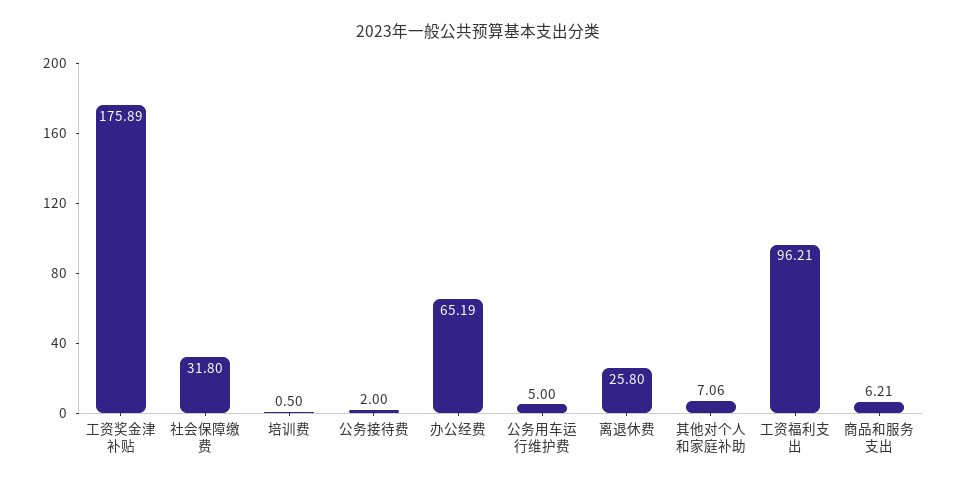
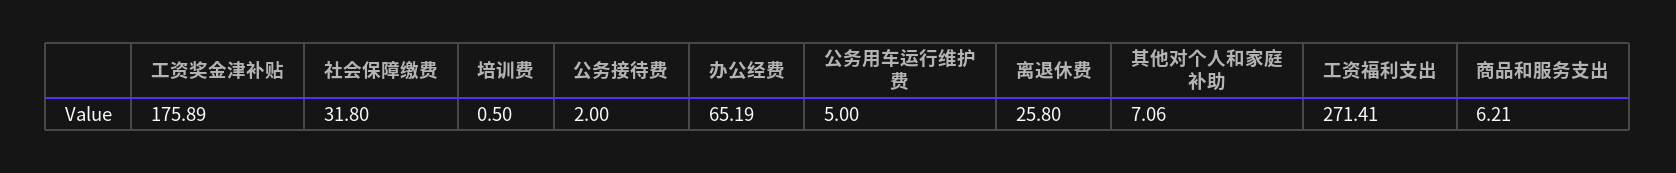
  {
    "工资奖金津补贴": 175.89,
    "社会保障缴费": 31.8,
    "培训费": 0.5,
    "公务接待费": 2,
    "办公经费": 65.19,
    "公务用车运行维护费": 5,
    "离退休费": 25.8,
    "其他对个人和家庭补助": 7.06,
-   "工资福利支出": 96.21,
+   "工资福利支出": 271.41,
    "商品和服务支出": 6.21
  }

• [Aim of the task]
Your output must match the records word for word, apart from the images, which are left out.

• [Response to the exercise]
  {
    "工资奖金津补贴": 175.89,
    "社会保障缴费": 31.8,
    "培训费": 0.5,
    "公务接待费": 2,
    "办公经费": 65.19,
    "公务用车运行维护费": 5,
    "离退休费": 25.8,
    "其他对个人和家庭补助": 7.06,
-   "工资福利支出": 96.21,
+   "工资福利支出": 271.41,
    "商品和服务支出": 6.21
  }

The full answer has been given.